Музыкой для меня, выросшего на издыхании Советской империи, а потом во времена перестройки, были рок и блюз. И даже больше – блюз. Любка его терпеть не могла. Раз пять я притаскивал ее в каменный прокуренный подвал, где играли блюз – естественно, вживую, где пили пиво и жрали толстенные свиные отбивные и недожаренные телячьи бифштексы с кровью. Я лично знал всех людей, кто там присутствовал – и посетителей, и музыкантов, и чокался с ними кружками (пиво плескалось и плевалось пеной), и орал, потому что возможно было только орать друг другу в ухо, чтобы услышать хоть что-то. Мы танцевали допотопные танцы, придуманные по ту сторону Атлантики ровесниками наших отцов, топтались на деревянном скрипучем полу как стадо перекормленных слонов (ко мне это не относится, я слон поджарый, но, боже мой, как же толсты многие из моих ровесников…) и ловили откровенный общедружеский кайф. Временами мы убегали в подсобное помещение, чтобы затянуться сладкой травой – по случаю чьего-нибудь неизменно приключающегося дня рождения. В общем, это был праздник жизни – для всех, только не для Любки. Она не курила траву, не переносила пива, не могла слушать блюз. Ее тошнило, когда она смотрела на рок-н-ролльные телодвижения, кажущиеся нам крутыми и даже изящными. Ее тошнило все время, пока она находилась в блюз-клубе, она постоянно бегала отдышаться на свежий воздух, на мороз в маечке, неизменно простужалась и начинала сипеть. И вылечить ее мог, похоже, только попсовый ритм на танцполе, среди сотен медленно извивающихся и озаряемых синими вспышками подростков – то место, где долго не мог находиться я.

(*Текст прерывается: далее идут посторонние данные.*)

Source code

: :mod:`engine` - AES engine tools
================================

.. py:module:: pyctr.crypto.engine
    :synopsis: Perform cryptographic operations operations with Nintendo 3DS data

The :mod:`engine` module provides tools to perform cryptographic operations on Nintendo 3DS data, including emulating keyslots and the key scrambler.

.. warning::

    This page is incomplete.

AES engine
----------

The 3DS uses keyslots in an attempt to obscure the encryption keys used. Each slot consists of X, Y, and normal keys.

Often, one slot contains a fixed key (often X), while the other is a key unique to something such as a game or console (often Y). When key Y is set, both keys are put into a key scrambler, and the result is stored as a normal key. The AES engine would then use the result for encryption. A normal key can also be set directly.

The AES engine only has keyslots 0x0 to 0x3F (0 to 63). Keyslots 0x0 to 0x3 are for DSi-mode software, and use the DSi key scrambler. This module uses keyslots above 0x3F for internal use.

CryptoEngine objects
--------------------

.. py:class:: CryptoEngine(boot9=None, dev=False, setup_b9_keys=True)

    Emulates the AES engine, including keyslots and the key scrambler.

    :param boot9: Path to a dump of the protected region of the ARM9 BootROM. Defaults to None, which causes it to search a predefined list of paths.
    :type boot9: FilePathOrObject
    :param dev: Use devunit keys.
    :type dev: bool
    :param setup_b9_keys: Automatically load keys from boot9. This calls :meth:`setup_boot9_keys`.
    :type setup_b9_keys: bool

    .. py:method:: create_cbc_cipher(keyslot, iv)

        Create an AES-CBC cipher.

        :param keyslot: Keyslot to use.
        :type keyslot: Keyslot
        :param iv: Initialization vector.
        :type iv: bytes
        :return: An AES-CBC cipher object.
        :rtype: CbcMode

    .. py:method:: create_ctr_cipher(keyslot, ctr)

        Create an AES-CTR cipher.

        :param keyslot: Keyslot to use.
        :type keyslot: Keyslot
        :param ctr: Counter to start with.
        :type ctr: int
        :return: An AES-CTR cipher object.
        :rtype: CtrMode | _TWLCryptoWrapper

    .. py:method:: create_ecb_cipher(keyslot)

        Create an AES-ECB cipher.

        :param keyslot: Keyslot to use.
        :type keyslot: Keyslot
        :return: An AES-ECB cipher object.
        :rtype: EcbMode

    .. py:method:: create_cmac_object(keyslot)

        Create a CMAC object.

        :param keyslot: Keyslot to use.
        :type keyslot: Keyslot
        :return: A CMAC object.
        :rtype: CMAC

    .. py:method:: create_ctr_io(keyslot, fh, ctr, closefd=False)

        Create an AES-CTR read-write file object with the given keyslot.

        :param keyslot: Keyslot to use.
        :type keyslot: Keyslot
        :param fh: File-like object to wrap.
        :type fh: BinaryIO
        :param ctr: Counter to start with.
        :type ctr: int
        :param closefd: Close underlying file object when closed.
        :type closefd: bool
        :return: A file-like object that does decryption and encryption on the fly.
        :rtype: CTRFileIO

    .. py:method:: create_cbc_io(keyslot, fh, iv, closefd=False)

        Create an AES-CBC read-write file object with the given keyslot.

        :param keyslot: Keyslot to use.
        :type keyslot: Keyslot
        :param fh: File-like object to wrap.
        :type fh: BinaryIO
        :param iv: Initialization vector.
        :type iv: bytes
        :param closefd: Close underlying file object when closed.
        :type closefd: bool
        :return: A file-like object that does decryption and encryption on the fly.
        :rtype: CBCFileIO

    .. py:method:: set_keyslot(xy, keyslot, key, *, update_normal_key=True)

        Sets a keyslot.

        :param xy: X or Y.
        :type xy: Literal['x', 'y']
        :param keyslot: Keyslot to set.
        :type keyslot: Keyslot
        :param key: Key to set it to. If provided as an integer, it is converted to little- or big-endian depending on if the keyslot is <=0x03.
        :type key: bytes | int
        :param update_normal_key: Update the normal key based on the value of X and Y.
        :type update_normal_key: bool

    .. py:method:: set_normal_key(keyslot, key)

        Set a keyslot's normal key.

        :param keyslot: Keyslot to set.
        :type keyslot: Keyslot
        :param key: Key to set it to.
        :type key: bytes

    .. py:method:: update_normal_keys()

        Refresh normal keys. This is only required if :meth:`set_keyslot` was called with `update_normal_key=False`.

Странно устроена жизнь. Мы оба любили клубы, музыку и общение, но компоненты кайфа были у нас не то что разными, а даже противоположными.
Надо же, разница в возрасте всего одиннадцать лет, и такие различия во взглядах. Мы, старшие, полагаем себя настоящими, состоявшимися людьми. А они нас – анахроничными, не понимающими новой жизни занудами. При этом они почему-то постоянно просят у нас денег, потому что сами зарабатывать не умеют.
Похоже, я начал брюзжать по-стариковски. А ведь мне всего тридцать шесть. Нехорошо как-то с моей стороны, глупо как-то. Да и с чего мне жаловаться, все в моей жизни замечательно: я сижу в психушке, не будучи уверен, не окажусь ли я вскоре на том свете; я не знаю, жива ли моя любимая девушка (другая, совсем уже не Люба, рассказ об Евгении будет позже); я имею отличные шансы, что завтра поутру меня заберут из больницы и пристрелят спокойные люди в темно-серых костюмах.